Give back the full listing as written. No pictures go with it.

» **Given information**:
-*-*-
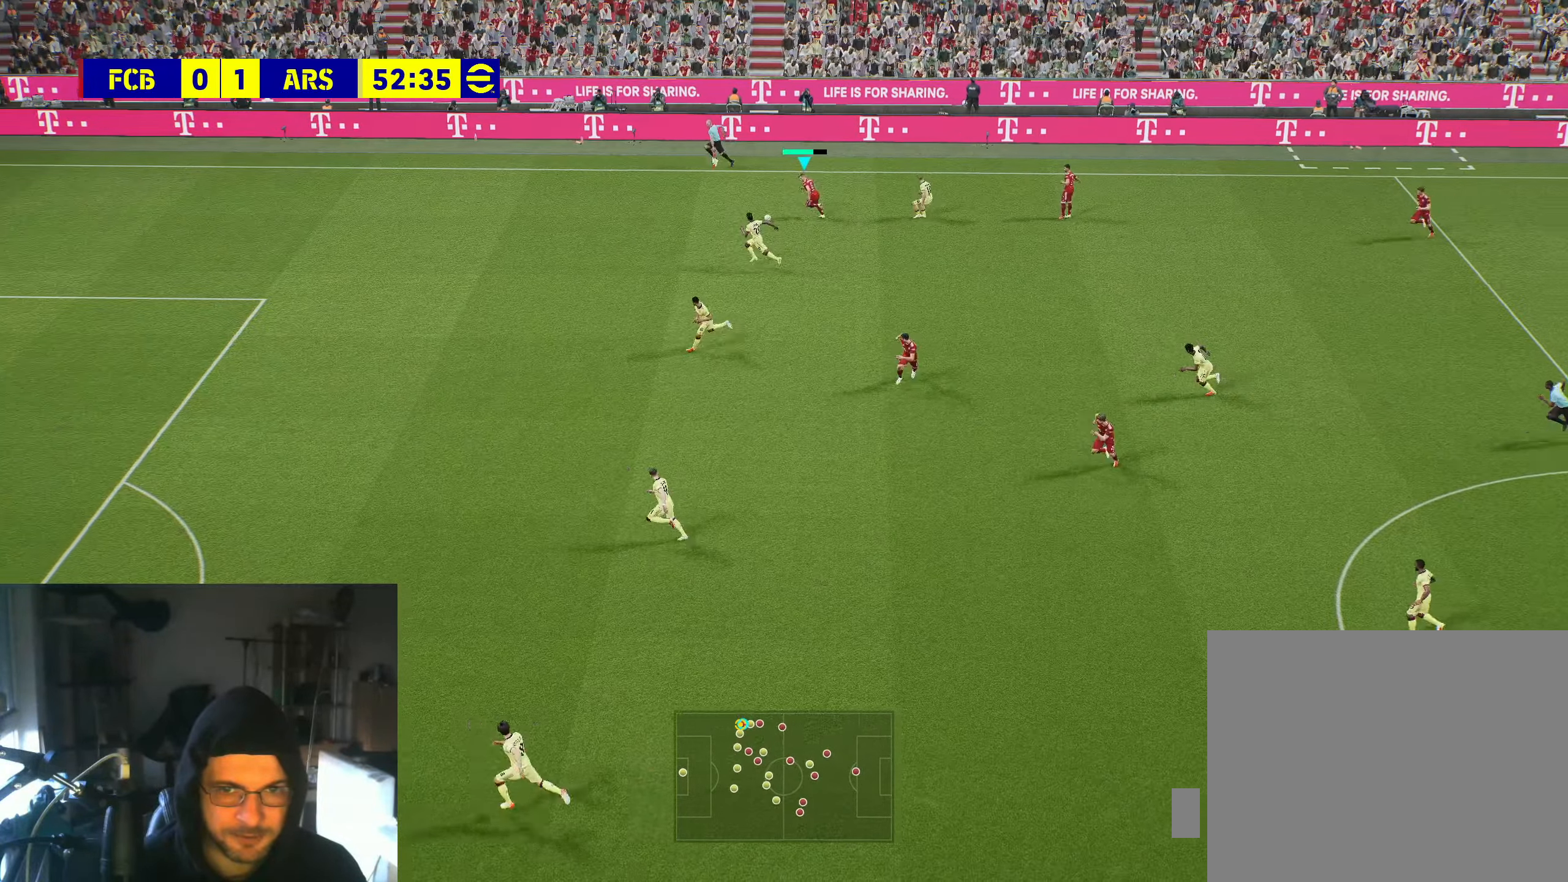
{"buttons": [], "left_stick": "left", "right_stick": "center", "events": [[383, "R2", "up"]]}
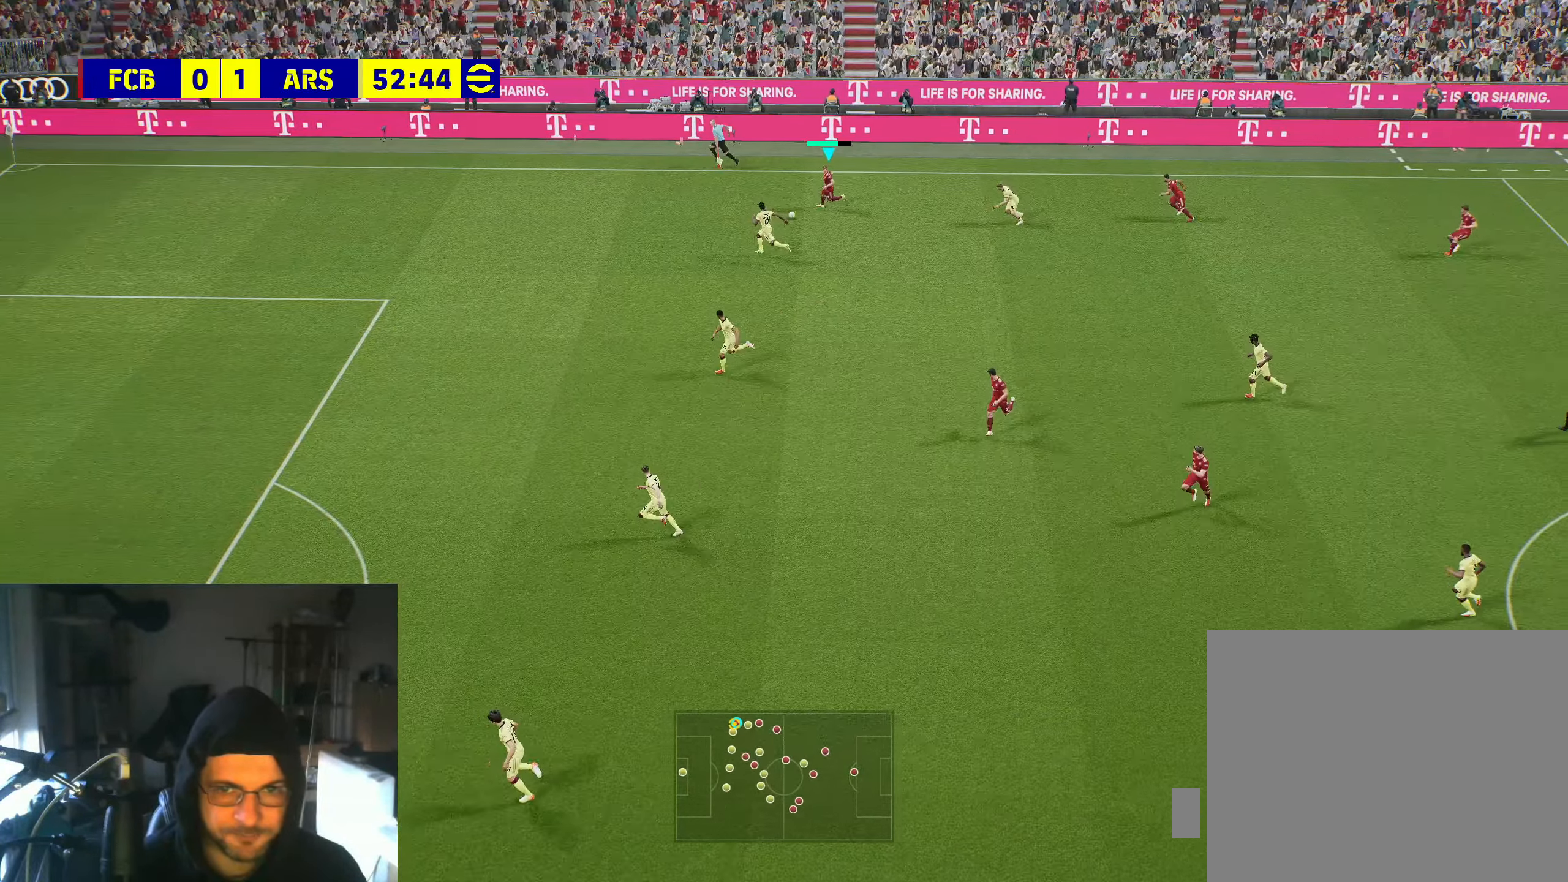
{"buttons": [], "left_stick": "down", "right_stick": "center", "events": [[83, "left_stick", "down-left"], [183, "Y", "down"], [183, "left_stick", "down"], [367, "Y", "up"]]}
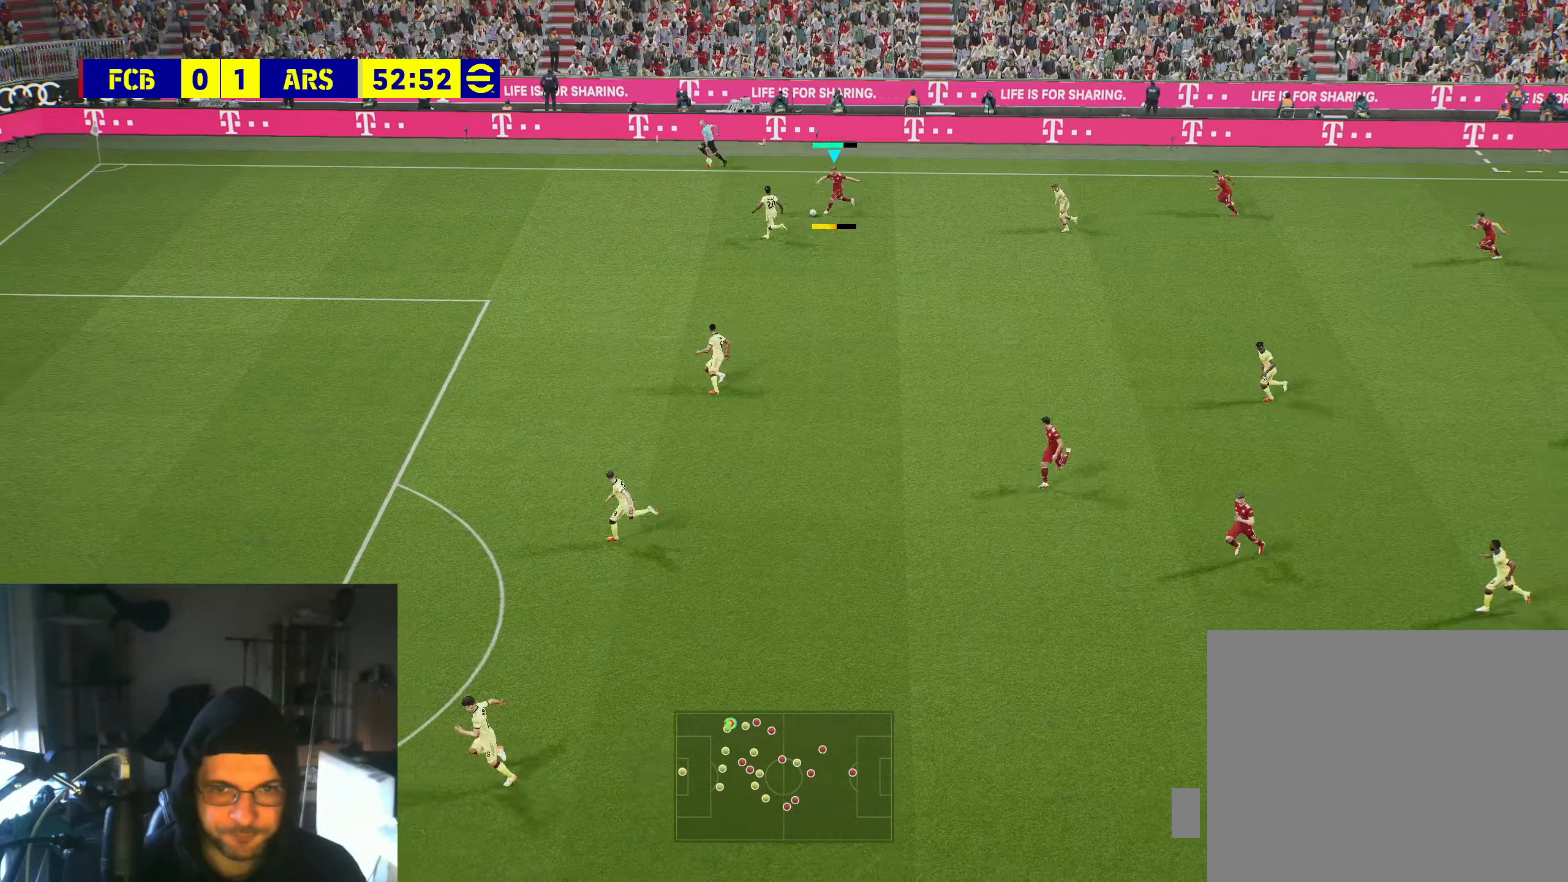
{"buttons": [], "left_stick": "center", "right_stick": "center", "events": [[250, "left_stick", "center"]]}
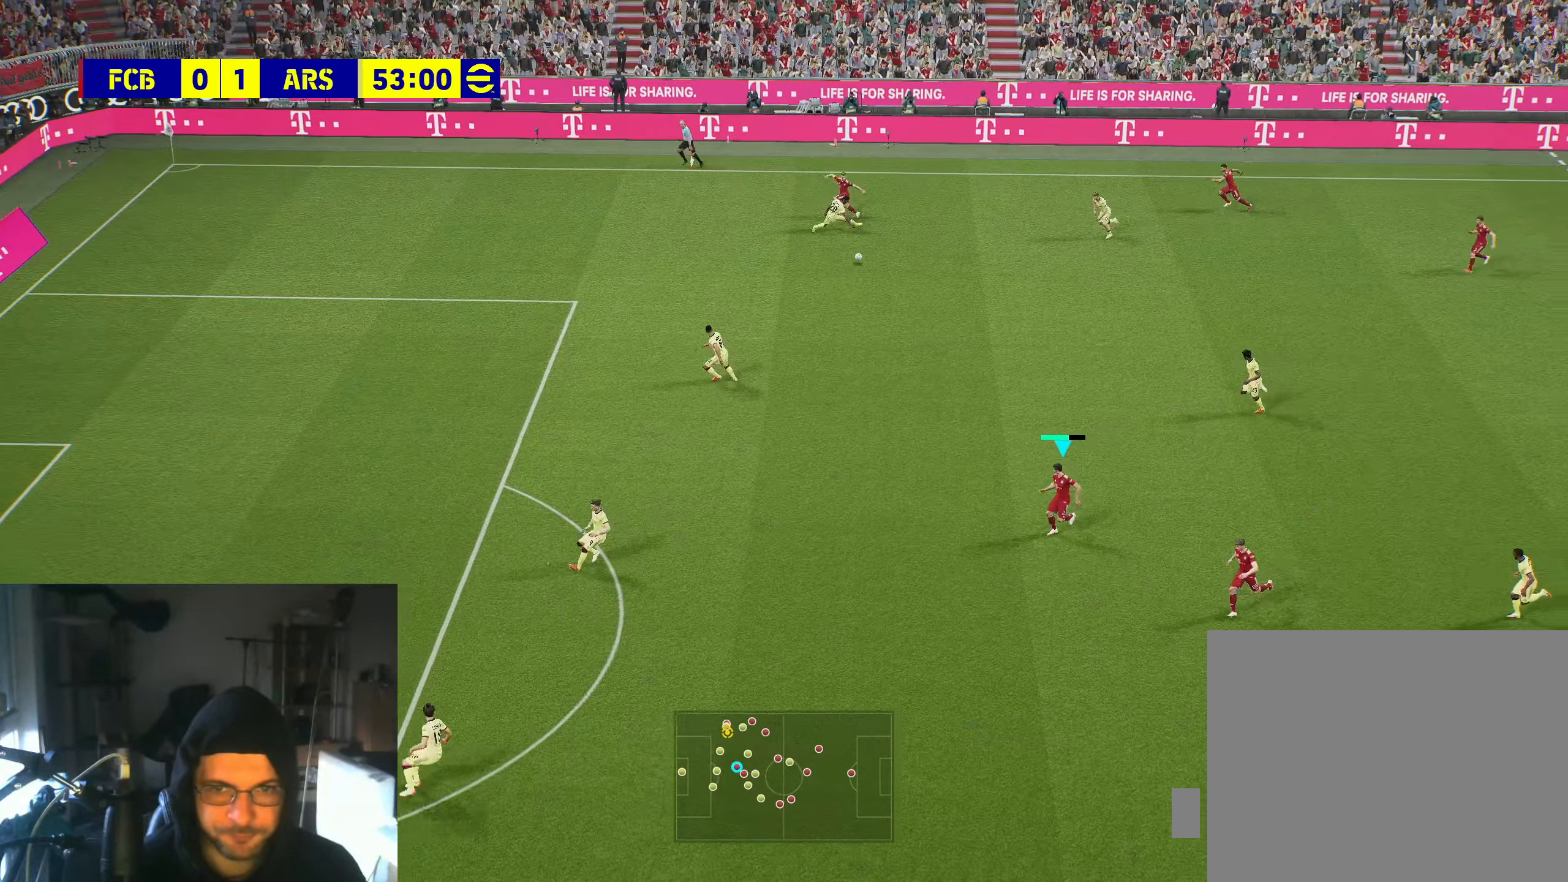
{"buttons": ["R2"], "left_stick": "up-left", "right_stick": "center", "events": [[100, "left_stick", "left"], [267, "left_stick", "up-left"], [450, "R2", "down"]]}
-*-*-
» **Expected answer**:
{"buttons": [], "left_stick": "left", "right_stick": "center", "events": [[383, "R2", "up"]]}
{"buttons": [], "left_stick": "down", "right_stick": "center", "events": [[83, "left_stick", "down-left"], [183, "Y", "down"], [183, "left_stick", "down"], [367, "Y", "up"]]}
{"buttons": [], "left_stick": "center", "right_stick": "center", "events": [[250, "left_stick", "center"]]}
{"buttons": ["R2"], "left_stick": "up-left", "right_stick": "center", "events": [[100, "left_stick", "left"], [267, "left_stick", "up-left"], [450, "R2", "down"]]}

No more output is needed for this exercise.